- EXERCISE BRIEF
Leaving the pictures aside, write out the whole listing below exactly.

[[ DATA TO PROCESS open ]]

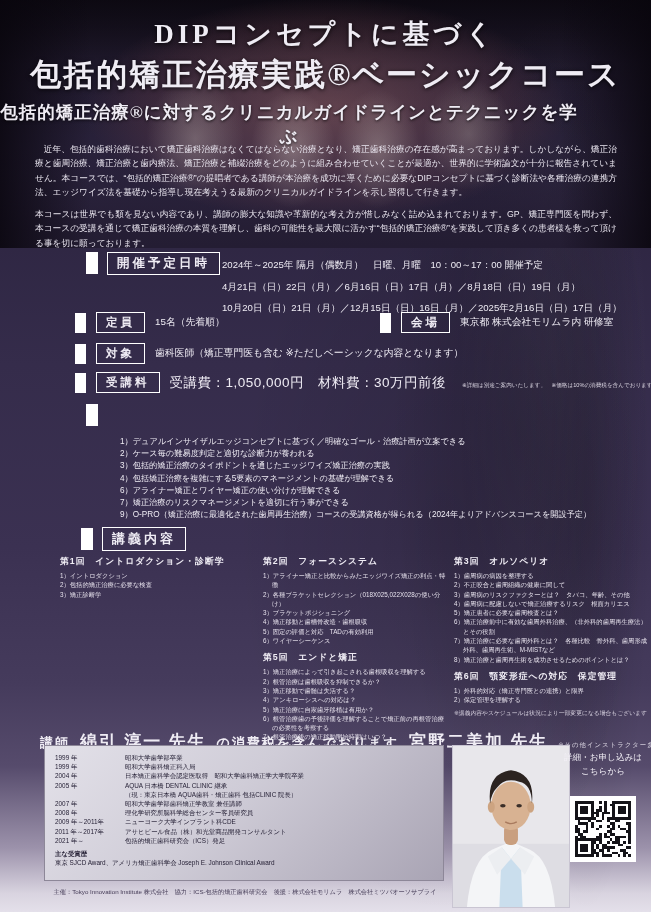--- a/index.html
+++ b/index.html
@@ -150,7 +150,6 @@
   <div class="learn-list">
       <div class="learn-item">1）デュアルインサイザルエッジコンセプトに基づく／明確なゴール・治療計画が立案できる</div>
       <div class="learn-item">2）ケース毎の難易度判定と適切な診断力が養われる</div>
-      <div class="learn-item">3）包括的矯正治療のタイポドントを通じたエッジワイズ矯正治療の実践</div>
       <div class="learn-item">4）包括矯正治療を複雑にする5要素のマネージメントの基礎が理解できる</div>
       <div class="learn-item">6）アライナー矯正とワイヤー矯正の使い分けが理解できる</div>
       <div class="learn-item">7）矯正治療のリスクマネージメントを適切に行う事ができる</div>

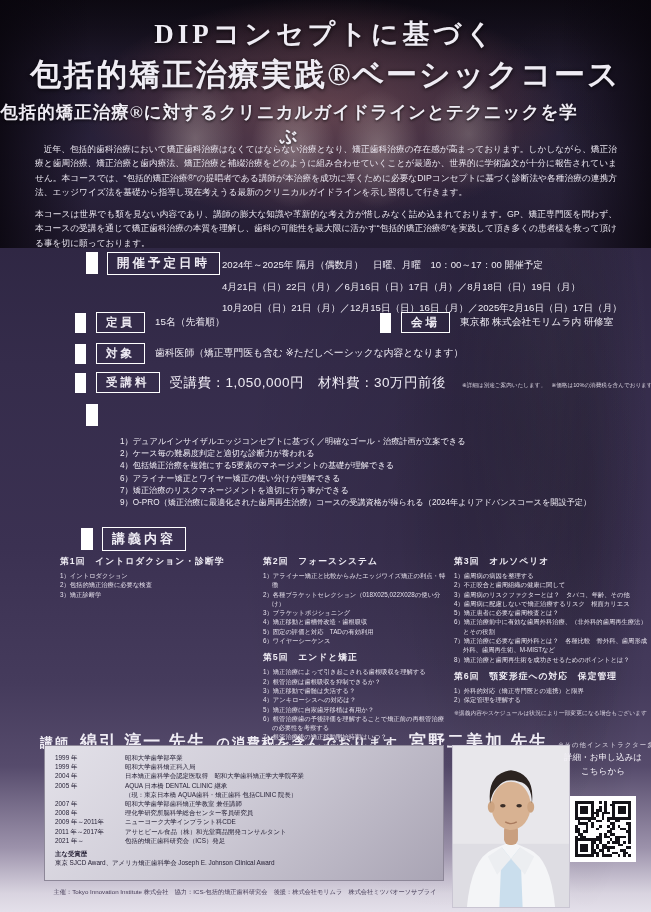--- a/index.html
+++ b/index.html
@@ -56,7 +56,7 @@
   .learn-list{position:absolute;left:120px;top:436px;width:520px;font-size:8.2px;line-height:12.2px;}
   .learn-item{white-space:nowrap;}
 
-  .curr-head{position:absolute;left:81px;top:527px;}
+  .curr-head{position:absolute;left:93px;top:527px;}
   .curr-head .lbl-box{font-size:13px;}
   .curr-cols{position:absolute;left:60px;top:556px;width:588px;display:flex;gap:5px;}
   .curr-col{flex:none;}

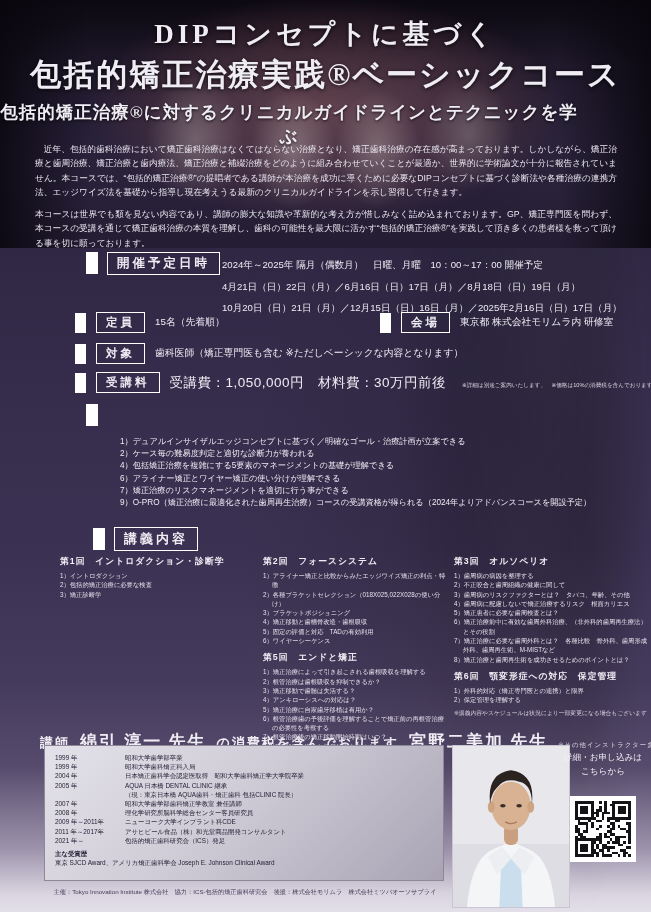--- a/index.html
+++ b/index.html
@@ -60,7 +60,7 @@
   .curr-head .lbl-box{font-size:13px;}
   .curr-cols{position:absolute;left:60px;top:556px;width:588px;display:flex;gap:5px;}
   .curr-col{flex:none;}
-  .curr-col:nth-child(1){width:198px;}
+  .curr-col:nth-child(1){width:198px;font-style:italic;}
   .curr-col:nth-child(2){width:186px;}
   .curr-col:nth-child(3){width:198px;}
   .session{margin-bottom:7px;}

[[ DATA TO PROCESS closed ]]

- EXPECTED ANSWER
--- a/index.html
+++ b/index.html
@@ -150,7 +150,6 @@
   <div class="learn-list">
       <div class="learn-item">1）デュアルインサイザルエッジコンセプトに基づく／明確なゴール・治療計画が立案できる</div>
       <div class="learn-item">2）ケース毎の難易度判定と適切な診断力が養われる</div>
-      <div class="learn-item">3）包括的矯正治療のタイポドントを通じたエッジワイズ矯正治療の実践</div>
       <div class="learn-item">4）包括矯正治療を複雑にする5要素のマネージメントの基礎が理解できる</div>
       <div class="learn-item">6）アライナー矯正とワイヤー矯正の使い分けが理解できる</div>
       <div class="learn-item">7）矯正治療のリスクマネージメントを適切に行う事ができる</div>

--- a/index.html
+++ b/index.html
@@ -56,7 +56,7 @@
   .learn-list{position:absolute;left:120px;top:436px;width:520px;font-size:8.2px;line-height:12.2px;}
   .learn-item{white-space:nowrap;}
 
-  .curr-head{position:absolute;left:81px;top:527px;}
+  .curr-head{position:absolute;left:93px;top:527px;}
   .curr-head .lbl-box{font-size:13px;}
   .curr-cols{position:absolute;left:60px;top:556px;width:588px;display:flex;gap:5px;}
   .curr-col{flex:none;}

--- a/index.html
+++ b/index.html
@@ -60,7 +60,7 @@
   .curr-head .lbl-box{font-size:13px;}
   .curr-cols{position:absolute;left:60px;top:556px;width:588px;display:flex;gap:5px;}
   .curr-col{flex:none;}
-  .curr-col:nth-child(1){width:198px;}
+  .curr-col:nth-child(1){width:198px;font-style:italic;}
   .curr-col:nth-child(2){width:186px;}
   .curr-col:nth-child(3){width:198px;}
   .session{margin-bottom:7px;}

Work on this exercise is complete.